Trump Administration

Surrendering on COVID Spending Is a Predictable, Fitting End for Trump's Tenure

One of the underappreciated failures of the Trump presidency is his squandering of an incredibly rare opportunity to reset how Washington operates.


President Donald Trump's decision to sign on Sunday night a bill that averts a government shutdown and provides $900 billion in emergency spending for COVID-19 relief was a fitting end to his term in office—a predictable surrender that followed days of manufactured drama and bluster, ultimately changing nothing.

When the 5,000-page, $2.3 trillion bill landed on his desk a week ago, Trump objected to a variety of its provisions. In a video statement, he called the package "a disgrace" and demanded that Congress authorize larger stimulus checks for all Americans while cutting frivolous spending on foreign aid and the arts, among other things.

By then, it was probably too late for Trump to force Congress to make meaningful changes to the legislation. As a lame-duck president with a track record of not caring about policy specifics, he wasn't in a very strong position. But it wasn't too late to create unnecessary and meaningless drama, which is about the only thing the president has delivered consistently. Trump withheld his signature long enough to force some unemployment benefits to lapse and raise the prospect of a month-long government shutdown—one that would likely not have been resolved until President-elect Joe Biden takes the oath of office.

In the end, however, Trump signed the bill, sent a meaningless list of demands back to Congress, and nonsensically claimed victory—the equivalent of drawing a frowny face on the last page of the bill, right next to his own signature.

It's a pattern that has played on repeat for nearly four years now. Trump prides himself on being unpredictable—he "thrives" on chaos, or so he claims—but the reality-TV-star-turned-president's approach to governing is as formulaic as an episode of The Apprentice.

When Congress sent Trump a budget bill in March 2018 that annihilated previous spending caps and put the country on a trajectory toward larger deficits, Trump threatened to veto it—on the very day when he was expected to sign it.

Hours later, he backed down and inked the budget, but not without issuing a stern warning to Congress. "I will never sign another bill like this again," he promised. "I'm not going to do it again. Nobody read it. It's only hours old."

But when Congress sent Trump an even larger budget in 2019, he dutifully signed it.

Trump's pattern of bluster-and-surrender has played out elsewhere too.

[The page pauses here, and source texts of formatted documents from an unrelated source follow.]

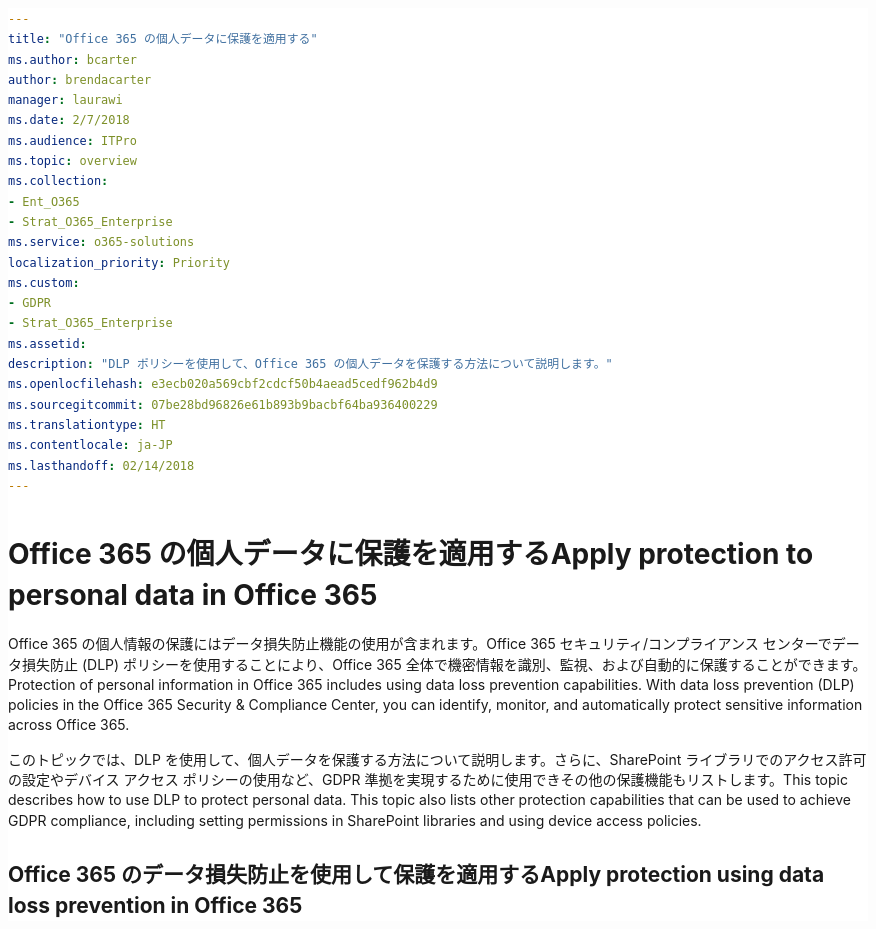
 ```yaml
---
title: "Office 365 の個人データに保護を適用する"
ms.author: bcarter
author: brendacarter
manager: laurawi
ms.date: 2/7/2018
ms.audience: ITPro
ms.topic: overview
ms.collection:
- Ent_O365
- Strat_O365_Enterprise
ms.service: o365-solutions
localization_priority: Priority
ms.custom:
- GDPR
- Strat_O365_Enterprise
ms.assetid: 
description: "DLP ポリシーを使用して、Office 365 の個人データを保護する方法について説明します。"
ms.openlocfilehash: e3ecb020a569cbf2cdcf50b4aead5cedf962b4d9
ms.sourcegitcommit: 07be28bd96826e61b893b9bacbf64ba936400229
ms.translationtype: HT
ms.contentlocale: ja-JP
ms.lasthandoff: 02/14/2018
---
```

# <a name="apply-protection-to-personal-data-in-office-365"></a><span data-ttu-id="f5f17-103">Office 365 の個人データに保護を適用する</span><span class="sxs-lookup"><span data-stu-id="f5f17-103">Apply protection to personal data in Office 365</span></span>

<span data-ttu-id="f5f17-p101">Office 365 の個人情報の保護にはデータ損失防止機能の使用が含まれます。Office 365 セキュリティ/コンプライアンス センターでデータ損失防止 (DLP) ポリシーを使用することにより、Office 365 全体で機密情報を識別、監視、および自動的に保護することができます。</span><span class="sxs-lookup"><span data-stu-id="f5f17-p101">Protection of personal information in Office 365 includes using data loss prevention capabilities. With data loss prevention (DLP) policies in the Office 365 Security & Compliance Center, you can identify, monitor, and automatically protect sensitive information across Office 365.</span></span>

<span data-ttu-id="f5f17-p102">このトピックでは、DLP を使用して、個人データを保護する方法について説明します。さらに、SharePoint ライブラリでのアクセス許可の設定やデバイス アクセス ポリシーの使用など、GDPR 準拠を実現するために使用できその他の保護機能もリストします。</span><span class="sxs-lookup"><span data-stu-id="f5f17-p102">This topic describes how to use DLP to protect personal data. This topic also lists other protection capabilities that can be used to achieve GDPR compliance, including setting permissions in SharePoint libraries and using device access policies.</span></span>

## <a name="apply-protection-using-data-loss-prevention-in-office-365"></a><span data-ttu-id="f5f17-108">Office 365 のデータ損失防止を使用して保護を適用する</span><span class="sxs-lookup"><span data-stu-id="f5f17-108">Apply protection using data loss prevention in Office 365</span></span>
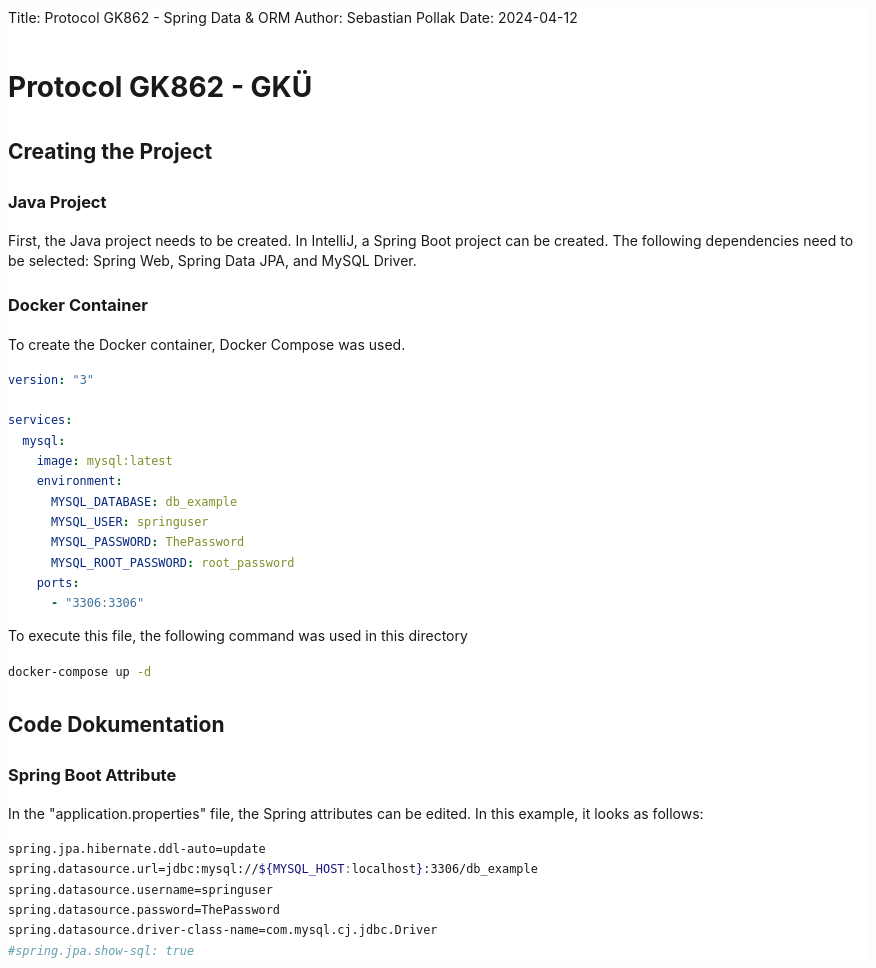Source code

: Title: Protocol GK862 - Spring Data & ORM
Author: Sebastian Pollak
Date: 2024-04-12

# Protocol GK862 - GKÜ

## Creating the Project

### Java Project

First, the Java project needs to be created. In IntelliJ, a Spring Boot project can be created. The following dependencies need to be selected: Spring Web, Spring Data JPA, and MySQL Driver.

### Docker Container

To create the Docker container, Docker Compose was used.

```yaml
version: "3"

services:
  mysql:
    image: mysql:latest
    environment:
      MYSQL_DATABASE: db_example
      MYSQL_USER: springuser
      MYSQL_PASSWORD: ThePassword
      MYSQL_ROOT_PASSWORD: root_password
    ports:
      - "3306:3306"
```

To execute this file, the following command was used in this directory

```bash
docker-compose up -d
```

## Code Dokumentation

### Spring Boot Attribute

In the "application.properties" file, the Spring attributes can be edited. In this example, it looks as follows:

```bash
spring.jpa.hibernate.ddl-auto=update
spring.datasource.url=jdbc:mysql://${MYSQL_HOST:localhost}:3306/db_example
spring.datasource.username=springuser
spring.datasource.password=ThePassword
spring.datasource.driver-class-name=com.mysql.cj.jdbc.Driver
#spring.jpa.show-sql: true
```
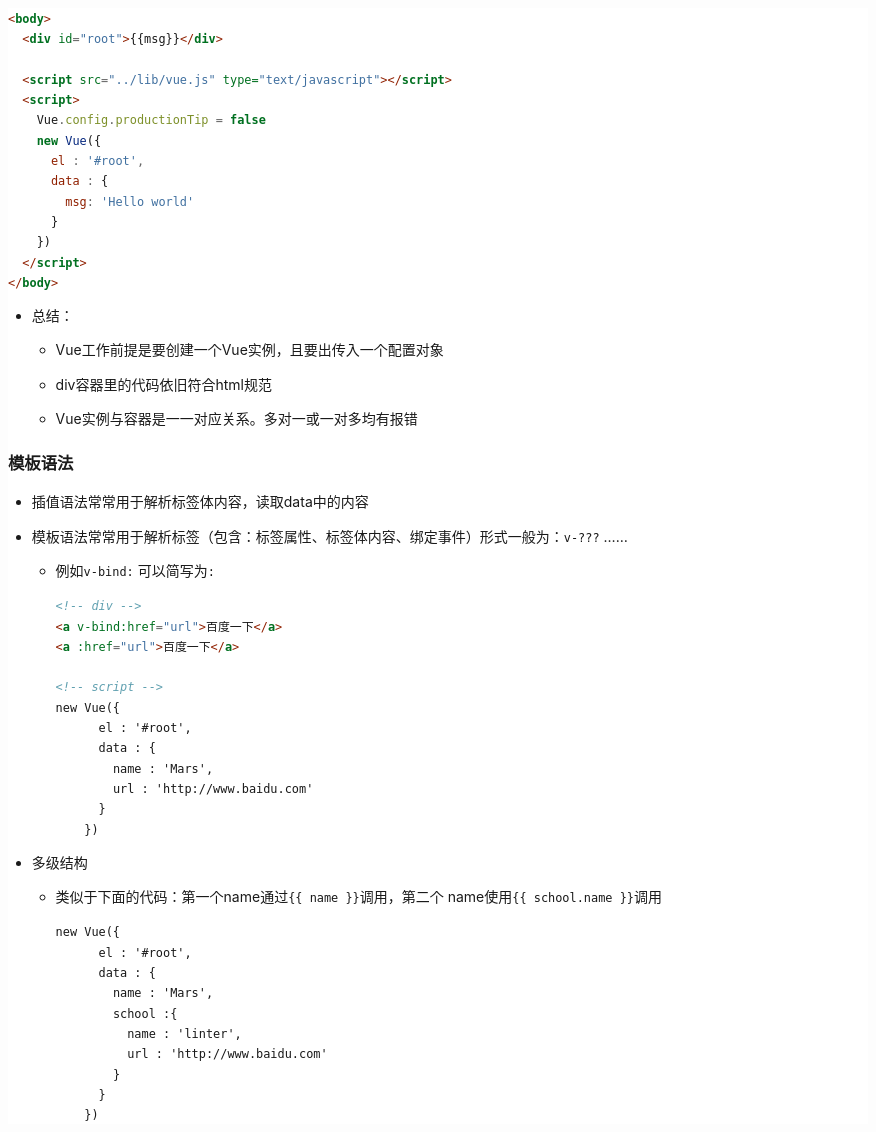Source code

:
 ```html
<body>
  <div id="root">{{msg}}</div>		

  <script src="../lib/vue.js" type="text/javascript"></script>
  <script>
    Vue.config.productionTip = false
    new Vue({
      el : '#root',
      data : {
        msg: 'Hello world'
      }
    })
  </script>
</body>
```

- 总结：

  - Vue工作前提是要创建一个Vue实例，且要出传入一个配置对象

  - div容器里的代码依旧符合html规范

  - Vue实例与容器是一一对应关系。多对一或一对多均有报错

    

### 模板语法

- 插值语法常常用于解析标签体内容，读取data中的内容

- 模板语法常常用于解析标签（包含：标签属性、标签体内容、绑定事件）形式一般为：`v-???`    ……

  - 例如`v-bind:` 可以简写为`:`

    ```html
    <!-- div -->
    <a v-bind:href="url">百度一下</a>
    <a :href="url">百度一下</a>
    
    <!-- script -->
    new Vue({
          el : '#root',
          data : {
            name : 'Mars',
            url : 'http://www.baidu.com'
          }
        })
    ```

    

- 多级结构

  - 类似于下面的代码：第一个name通过`{{ name }}`调用，第二个 name使用`{{ school.name }}`调用

    ```html
    new Vue({
          el : '#root',
          data : {
            name : 'Mars',
            school :{
              name : 'linter',
              url : 'http://www.baidu.com'
            }
          }
        })
    ```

He promised a "good and easy to win" trade war against China that has proven to be neither of those things. It turned out to be disruptive, messy, and expensive—and the "deal" struck last year between the U.S. and China has been mostly ignored by both sides.

He came into office promising to blow up the North American Free Trade Agreement (NAFTA), then spent two years sowing chaos before eventually agreeing to a deal that was just a slightly updated version of the status quo.

While there are many reasons for libertarians to be disappointed with the past four years, one of the underappreciated failures is Trump's squandering of an incredibly rare opportunity to reset how Washington operates—particularly with regard to budget-making and spending.

Trump entered office without being beholden to any of the usual power structures that help someone get elected president, and he brought with him a powerful bully pulpit that he's never been afraid to use. A version of Trump who actually cared about making a difference could have used those things to shine a spotlight on the waste and cronyism that dominate federal spending.

He did that on occasion, of course, but never demonstrated any serious interest in setting policy or governing—he spent four years being distracted by whatever Democrats were saying about him on CNN and whether NFL players were kneeling before their games. He ranted and raved, and he approved one spending hike after another.

As Reason's Matt Welch has summarized, Trump's record on spending includes "a half-dozen continuing resolutions, plus a few longer-term omnibus deals, that together eliminated Obama-era spending caps, suspended the debt ceiling borrowing limit, and ratcheted up the size of government, all at the tail end of a historically long economic expansion and stock market bull run." Even if you exclude the epic amounts of money the government has spent in response to the pandemic, Trump increased federal spending by as much as President Barack Obama did—and in half the time.

Fittingly, then, Trump will exit office with almost no legacy other than an astonishing increase in government spending. Most of his regulatory reforms will be undone quickly by the incoming Biden administration. The major tax reform that passed under his watch was mostly the product of the very Republican establishment Trump has spent years demolishing. He hasn't brought the troops home. He hasn't built the wall.

Sunday's bill-signing is likely to be the last significant legislative act of Trump's presidency, and it is a fitting cap for a president who should be remembered mostly for speaking loudly and carrying a small veto pen.